Die 58-Jährige führt den Ärger vor allem darauf zurück, dass die Geschäftsleute für die Aufrüstung ihrer Kassen zum Teil tief in die Tasche greifen müssen. So koste allein die kleine Speicherkarte mit der "Technischen Sicherheitseinrichtung" (TSE) 164 Euro. Sie sei für drei Jahre zertifiziert, danach müsse eine neue her. TSE ist zentrales Element der Bonpflicht. Seit Anfang Januar müssen in Deutschland Registrierkassen eine solche TSE haben, die beim Finanzamt anzumelden ist.

Bonpflicht: Was an Extrakosten anfällt

Damit nicht genug: Wer eine mit einem Computer verbundene Kasse hat, muss laut Weiglein mit bis zu 1000 Euro Extrakosten rechnen, weil deren Aufrüstung komplizierter sei als bei den einfacheren Ladenkassen, wie man sie etwa aus kleinen Bäckereien kennt. Diese Kassen hängen dort an keinem Computer, sondern haben nur einen geräteinternen Speicher.

Ärger sorgen auch die Feinheiten der Bonpflicht im Alltag. So ist ein Kassenbon jetzt zwölf Zentimeter länger, weil an seinem Ende ein für den Laien unverständlicher Zahlen-Buchstaben-Salat samt QR-Code für die Steuerprüfer des Finanzamtes als Pflichtbestandteil zu finden ist.

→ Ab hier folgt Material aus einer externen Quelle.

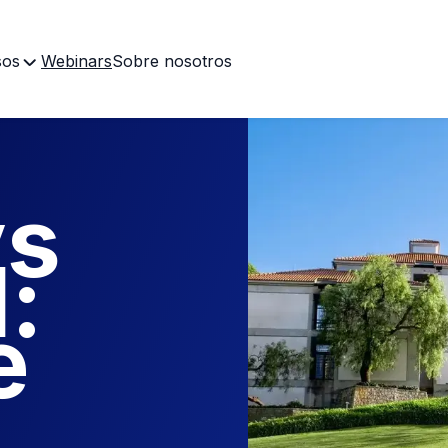
sos
Webinars
Sobre nosotros
vs
:
e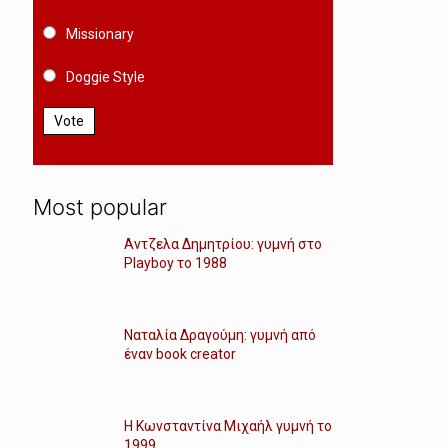
Missionary
Doggie Style
Vote
Most popular
Αντζελα Δημητρίου: γυμνή στο
Playboy το 1988
Ναταλία Δραγούμη: γυμνή από
έναν book creator
Η Κωνσταντίνα Μιχαήλ γυμνή το
1999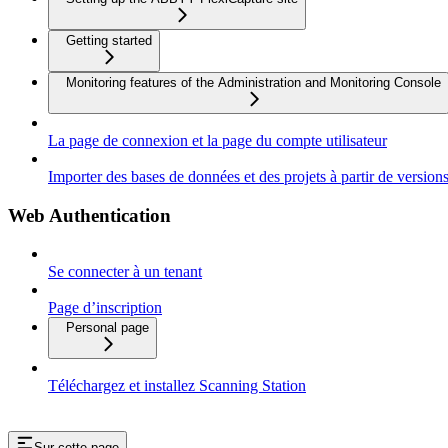
Getting started
Monitoring features of the Administration and Monitoring Console
La page de connexion et la page du compte utilisateur
Importer des bases de données et des projets à partir de vers
Web Authentication
Se connecter à un tenant
Page d’inscription
Personal page
Téléchargez et installez Scanning Station
Sur cette page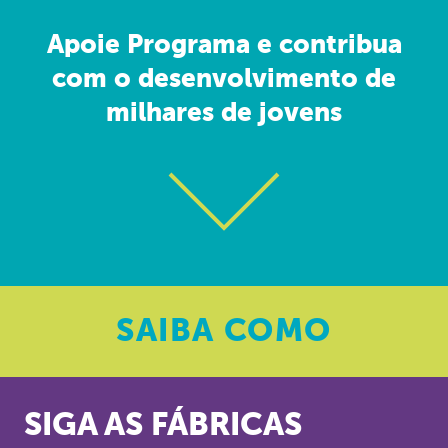
Apoie Programa e contribua
com o desenvolvimento de
milhares de jovens
SAIBA
COMO
SIGA AS FÁBRICAS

Und dann die Sache mit den längeren Kassenbons

"Wir können uns also auf noch mehr Papier- oder Sondermüll freuen", schrieb HBE-Bezirkspräsident Ludewig in einer Stellungnahme zur Bonpflicht. Und fügte hinzu: "Schon heute erfüllen fast alle im Handel eingesetzten Kassen die hohen Standards der Aufzeichnungspflichten jedes Bezahlvorgangs, in die übrigens auch das Finanzamt Einblick hat."

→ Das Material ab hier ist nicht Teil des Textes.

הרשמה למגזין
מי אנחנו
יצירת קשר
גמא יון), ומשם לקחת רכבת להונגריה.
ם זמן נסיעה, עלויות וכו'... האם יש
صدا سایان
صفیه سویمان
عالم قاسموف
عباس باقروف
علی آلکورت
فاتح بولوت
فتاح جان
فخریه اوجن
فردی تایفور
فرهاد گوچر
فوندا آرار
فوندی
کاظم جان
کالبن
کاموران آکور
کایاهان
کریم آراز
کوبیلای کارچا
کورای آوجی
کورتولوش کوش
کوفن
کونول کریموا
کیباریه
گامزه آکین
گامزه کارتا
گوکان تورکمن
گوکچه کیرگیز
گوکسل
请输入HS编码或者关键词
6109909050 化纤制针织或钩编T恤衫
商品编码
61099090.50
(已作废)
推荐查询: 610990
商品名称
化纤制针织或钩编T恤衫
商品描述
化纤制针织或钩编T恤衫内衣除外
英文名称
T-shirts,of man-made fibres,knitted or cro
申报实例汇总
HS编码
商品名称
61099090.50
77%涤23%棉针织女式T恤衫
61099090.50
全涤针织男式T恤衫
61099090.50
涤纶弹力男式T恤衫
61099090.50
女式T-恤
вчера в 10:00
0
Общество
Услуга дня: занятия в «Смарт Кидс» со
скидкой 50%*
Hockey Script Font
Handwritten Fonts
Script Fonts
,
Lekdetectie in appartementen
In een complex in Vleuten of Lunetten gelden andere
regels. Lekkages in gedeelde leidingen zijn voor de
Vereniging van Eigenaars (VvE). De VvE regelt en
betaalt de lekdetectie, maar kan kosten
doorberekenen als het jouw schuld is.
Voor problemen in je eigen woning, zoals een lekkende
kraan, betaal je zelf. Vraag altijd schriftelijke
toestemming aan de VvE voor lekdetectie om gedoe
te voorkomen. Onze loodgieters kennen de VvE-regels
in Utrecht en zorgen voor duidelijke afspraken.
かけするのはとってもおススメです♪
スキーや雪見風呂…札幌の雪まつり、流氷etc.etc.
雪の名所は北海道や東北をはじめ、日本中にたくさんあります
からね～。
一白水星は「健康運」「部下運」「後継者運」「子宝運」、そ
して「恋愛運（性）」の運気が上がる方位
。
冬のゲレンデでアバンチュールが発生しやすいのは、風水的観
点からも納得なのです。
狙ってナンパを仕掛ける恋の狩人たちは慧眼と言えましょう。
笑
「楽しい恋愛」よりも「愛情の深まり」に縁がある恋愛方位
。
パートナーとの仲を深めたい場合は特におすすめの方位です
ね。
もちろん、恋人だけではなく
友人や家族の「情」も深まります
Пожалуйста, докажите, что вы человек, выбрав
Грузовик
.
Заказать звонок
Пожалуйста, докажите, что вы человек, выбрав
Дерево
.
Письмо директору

Was den von Ludewig erwähnten Papiermüll angeht, sieht Michaela Weiglein zumindest eine kleine Entlastung: Für das klassische, als giftig geltende Thermopapier gebe es mittlerweile Alternativen, die bedenkenlos wiederverwertbar und für den direkten Lebensmittelkontakt zugelassen seien.

Und ganz ohne Papier geht es auch: So dürfen die Bons laut Bundesfinanzministerium an die Kunden auch per Mail oder aufs Handy ausgegeben werden. Dafür gibt es bereits Apps wie zum Beispiel "Anybill" von der Würzburger Unternehmerin Lea Frank.

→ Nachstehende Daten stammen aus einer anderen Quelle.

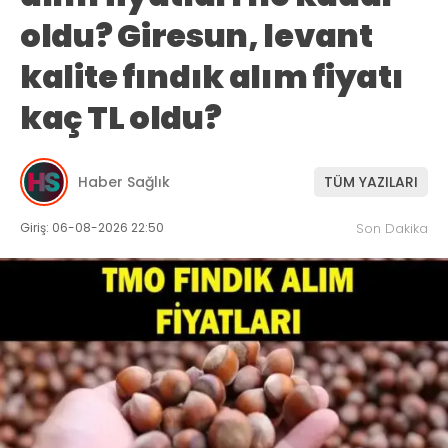
oldu? Giresun, levant
kalite fındık alım fiyatı
kaç TL oldu?
Haber Sağlık
TÜM YAZILARI
Giriş: 06-08-2026 22:50
Son Dakika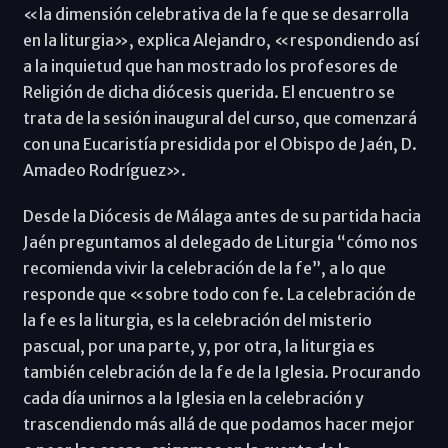
«la dimensión celebrativa de la fe que se desarrolla
en la liturgia», explica Alejandro, «respondiendo así
a la inquietud que han mostrado los profesores de
Religión de dicha diócesis querida. El encuentro se
trata de la sesión inaugural del curso, que comenzará
con una Eucaristía presidida por el Obispo de Jaén, D.
Amadeo Rodríguez».
Desde la Diócesis de Málaga antes de su partida hacia
Jaén preguntamos al delegado de Liturgia “cómo nos
recomienda vivir la celebración de la fe”, a lo que
responde que «sobre todo con fe. La celebración de
la fe es la liturgia, es la celebración del misterio
pascual, por una parte, y, por otra, la liturgia es
también celebración de la fe de la Iglesia. Procurando
cada día unirnos a la Iglesia en la celebración y
trascendiendo más allá de que podamos hacer mejor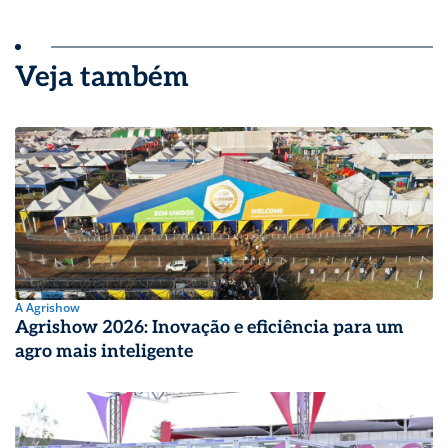
Veja também
A Agrishow
Agrishow 2026: Inovação e eficiência para um
agro mais inteligente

Für Verbraucher: Wissenswertes über die Bonpflicht
Keine Annahmepflicht: Die neue "Kassensicherungsverordnung" schreibt vor, dass Unternehmer den Kunden einen Kassenbon aushändigen müssen. Kunden sind nicht verpflichtet, den Bon anzunehmen. Deshalb landet er im Alltag auch so oft im Müll.
Straßenhändler: Sie arbeiten häufig mit einfachen Kassen, weil sie das eingenommene Geld zum Beispiel in einen Karton werfen oder gleich in ihren Geldbeutel stecken. Das bezeichnet das Bundesfinanzministerium als "offene Ladenkassen", für die die Bonpflicht nicht gilt. Wer also beim Straßenhändler einkauft, umgeht das Problem. Ganz am Fiskus vorbei kommen diese Händler freilich nicht, weil auch sie ein Kassenbuch führen müssen.
Trinkgeld zum Beispiel für den Kellner im Restaurant ist laut Bundesfinanzministerium dann ein Fall für den Bon, wenn es "in den Geldbestand der Kasse aufgenommen wird". Dann müsse es über die TSE gespeichert werden, so dass es gegenüber dem Fiskus nachweisbar ist.